Mark Reynolds, a Christian, believes that the universal appeal of Christmas belongs to Capitalism. He commented: ‘I see two kinds of Christmas. The traditional Christian celebration, with carols and most importantly: community. I then see the shops, the chocolate, the traditions which aren’t traditions we’re just led to believe they are by media and advertising. The second kind of Christmas is much more widely celebrated than the first. The second kind of Christmas does not exclude other religions.’ He considers religion to be a very personal thing, and thus says: ‘I think I celebrate the traditional Christmas where the most important thing is spending time with family, and maintaining good relationships with friends. The aspect of joy that it seems to bring to (most of) society is perhaps the common theme between both kinds of Christmases. I also (to an extent) celebrate the capitalist version of Christmas. I have 3 Christmas jumpers, there’s a giant inflatable snowman in my front drive, I’ve eaten most of ASDA’s extra special chocolate yule log (can recommend).’ Mark’s division between the two types of Christmas is an interesting observation as to what many believe Christmas once represented through the classic unhygienic-stable-birth story, and to what many believe Christmas has become: a day in which we celebrate Capitalism.

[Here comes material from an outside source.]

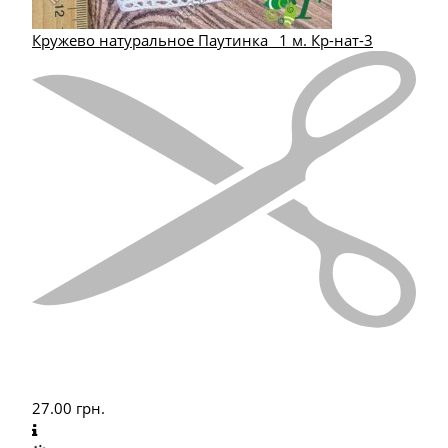
Кружево натуральное Паутинка _1 м. Кр-нат-3
27.00
грн.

It is hard to deny that Capitalism has become strongly rooted within our festive period. As we enter December, more and more ‘SALES!’ signs begin to pop up, with an excessive amount of Lynx Africa boxsets being shipped into stores. Many are left with empty bank accounts, so why do we do it? Social expectation? Because we want to? For some, like myself, Christmas is a time in which the social expectation to be happy no matter how you feel is forced upon you, and so the holiday becomes one of the most dreaded days of the year, in which you force yourself to smile and spend time with people you may not know too well.

Yet, as I have found out upon interviewing several Keelites, and gaining a bit of response from the student body, Christmas is a time of tradition and giving. It may not be strictly Christian anymore, with many atheists and members of other religions celebrating it, but does that matter? Ultimately, what matters is that it appears to be a time of family and joy; of tradition and fun. The definition of Christmas varies from person-to-person, yet that sense of tradition seems to be a common theme in everybody’s answer. What may have started with a Christian tale has become something, like Mark said, a little more universal in the West. It may be due to Capitalism, but if it maintains the tradition, celebration and will to give that many feel for that one special day per-year, then does it matter?